- Born: c. 1941
- Occupation: Catholic priest
- Organization: Catholic Priests Association for Justice
- Known for: pro-democracy activism, anti-U.S. military protests
- Awards: Gwangju Prize for Human Rights (2012)

= Mun Jeong-hyeon =

South Korean Catholic priest (born c. 1941)

Rev. Bartholomew Mun Jeong Hyeon (born c. 1941) is a South Korean Catholic priest. In the 1970s, he founded the Catholic Priests Association for Justice in opposition to the South Korean dictatorships that had killed pro-democracy activists. Since the 1980s, he has been a leading voice against the U.S. military presence in South Korea. In 2012, he was awarded the Gwangju Prize for Human Rights.

==Role in the democratization movement==
Mun was an active participant in the 5.18 Democratization Movement, a popular uprising against President Chun Doo-hwan based primarily in the city of Gwangju. During the 1970s, Mun attended protests and founded the Catholic Priests' Organization for Justice in response to the government's killing of pro-democracy protesters. In 1976, he was jailed along with future president Kim Dae-jung. In 1986, he joined rallies and hunger strikes supporting the establishment of a democratic constitution.

==Opposition to U.S. military==

Mun became one of the leaders of the anti-American movement in South Korea in the 1980s, describing the military presence as an "occupation force". The movement was at first small due to the country's conservatism and the association between anti-Americanism and communism, but grew into a mainstream movement over the following decades.

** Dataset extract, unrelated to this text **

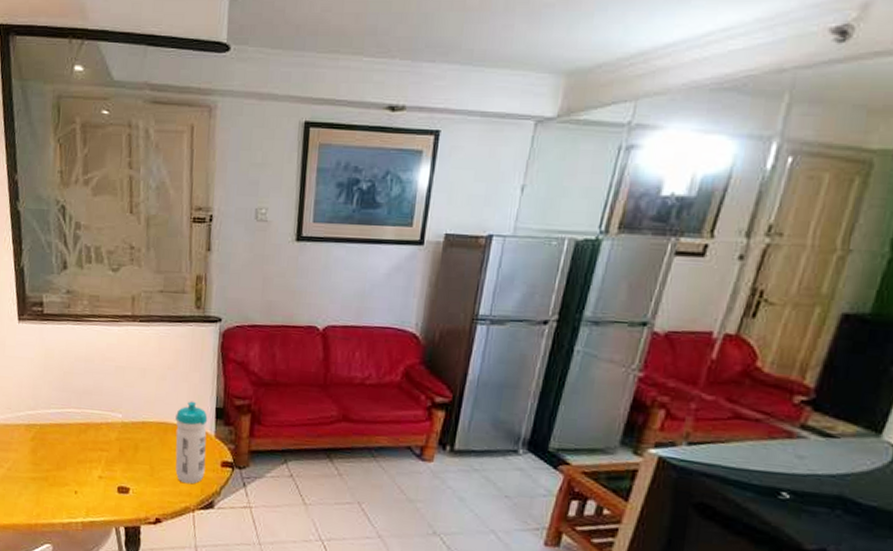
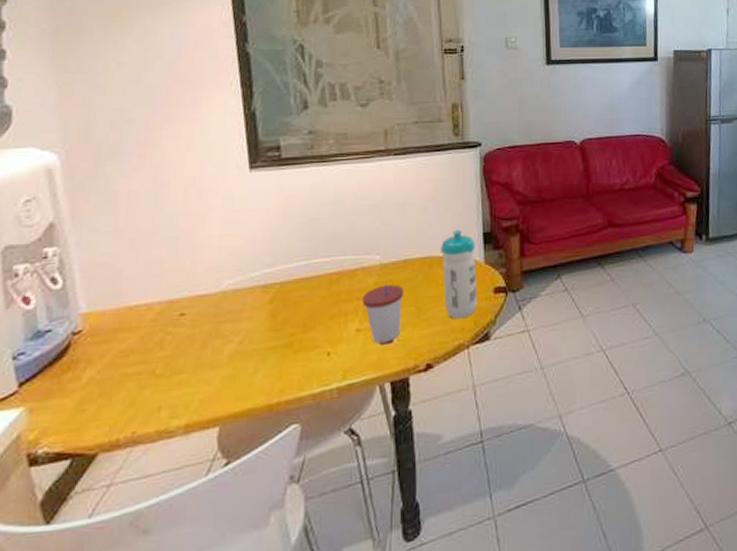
cup: none [104,440,140,492] -> present [362,283,403,343]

When the Status of forces agreement between South Korea and the U.S. was being renegotiated in 1999, Mun led public action against it.

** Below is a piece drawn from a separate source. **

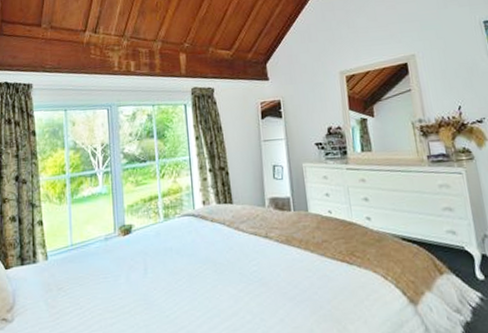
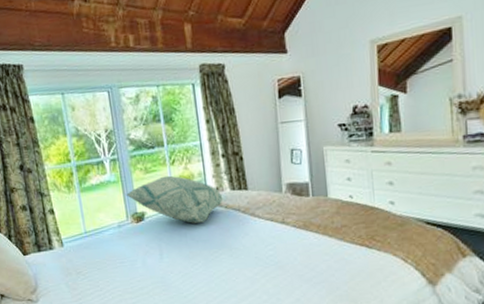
decorative pillow: none [115,188,209,237] -> present [125,175,223,223]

In December 2002, Mun spoke at a rally against the U.S. military presence after an armored vehicle operated by a U.S. soldier killed two South Korean teenage girls in the Yangju highway incident.

Mun also spent several years as a leader of the Daechuri Protests, a resistance movement in opposition to the expansion of Camp Humphreys, a U.S. Army garrison. The expansion tripled the base in size and forced a number of residents from their home villages. In 2005, a warrant was issued for his arrest following a large protest that led to clashes between demonstrators and riot police. Two years later, Mun acknowledged that it had become physically impossible to continue to block the expansion site—which was then guarded by South Korean soldiers and concertina wire—but maintained his belief that the activists' cause was "just" and that the U.S. military would someday have to leave South Korea.

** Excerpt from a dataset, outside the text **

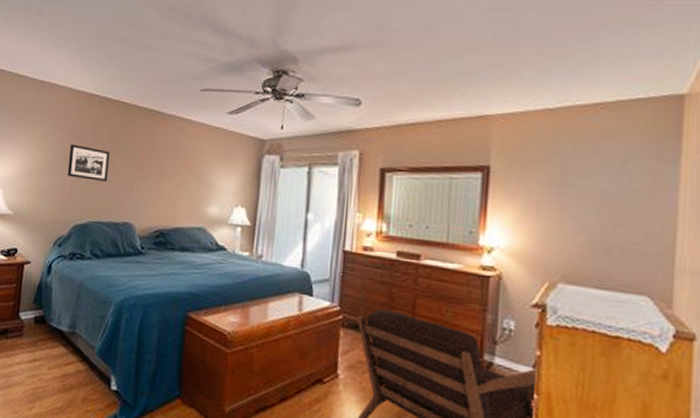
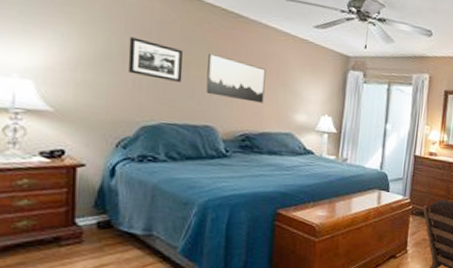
wall art: none [127,152,181,197] -> present [206,54,266,103]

Mun moved to Gangjeong Village, Seogwipo City, Jeju Province, in 2011 to live in solidarity with protesters against the construction of an ROK Naval base, which in his opinion will also be a U.S. Naval base in some way. In April 2012, he fell from a concrete tetrapod during a protest, fracturing several vertebrae.

== Gwangju Prize for Human Rights ==
Mun was awarded the Gwangju Prize for Human Rights on 18 May 2012, the first Korean individual to win the prize. The citation read:
The Catholic Priest Mun Jeong Hyeon has demonstrated his consistent commitment to peace and justice during his life time. His concerns have ranged from his involvement in fighting against the 1970's dictatorship where the authoritarian regime carried out extrajudicial killings, to the 1980's military junta, to the struggle against the navy base at Gangjeong, Jeju till this day. This member of the Catholic clergy has resisted against injustice and abuse of state power, while encouraging the socially disadvantaged and conducting environmental and peace movements.